§ Document section:

---

The multi-phase structure benefits are reflected in feedback received from one of the teams: "The 'Incubation Structure' of this challenge is precisely why and how we learned what we did. Had it not been for the deliberately different phases, had it not been for the explicit 'What did you learn? What mistakes were made? What did NOT work?', I do not know if I would have changed my approach of inquiry."

Area of Excellence #2: "Award Non-monetary Incentives"

With the guidance of the IDEA Lab and our Challenge Advisors, we built in multiple non-monetary incentives throughout the challenge to ensure that participants would continue throughout the three phases, and that the interventions would be continuously improved to result in the best iteration of the intervention by Phase 3.

We invited 10 external experts in the field to serve as voluntary Challenge Advisors. They represented content experts in academia, federal early childhood programs (the target audience), and technology experts. Initially, they offered insight into designing the challenge structure and the evaluation criteria for each phase, and in Phase 2 they served as one-on-one mentors for each Phase 1 winning team. The support, guidance, and insight into problem solving that they provided the teams from their own specific areas of expertise were invaluable.

In Phase 2, we supported travel for the nine teams to come to D.C. for Demo Day. At Demo Day, the nine teams were able to meet and learn from panelists including federal government staff who work in the innovation field, and also those from incubators and accelerators in the private sector, who gave information and advice on how to continue development and ensure broad reach of the interventions. While we funded the travel for the teams, the access to these thought leaders was a huge non-monetary incentive to continued participation in the challenge, as was connecting with each other and their advisors/mentors face-to-face.

---

§ Description of the task: According to the challenge write-up, how many external experts were invited to serve as voluntary Challenge Advisors?

§ Material provided:
---

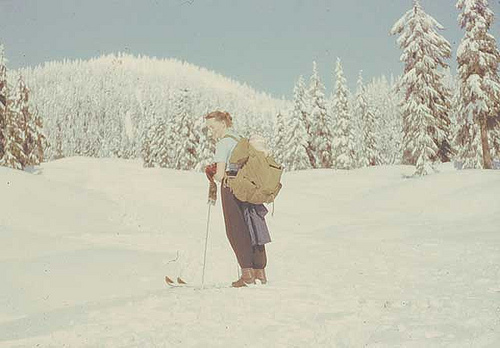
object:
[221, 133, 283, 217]
backpack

---

§ Exercise output: 10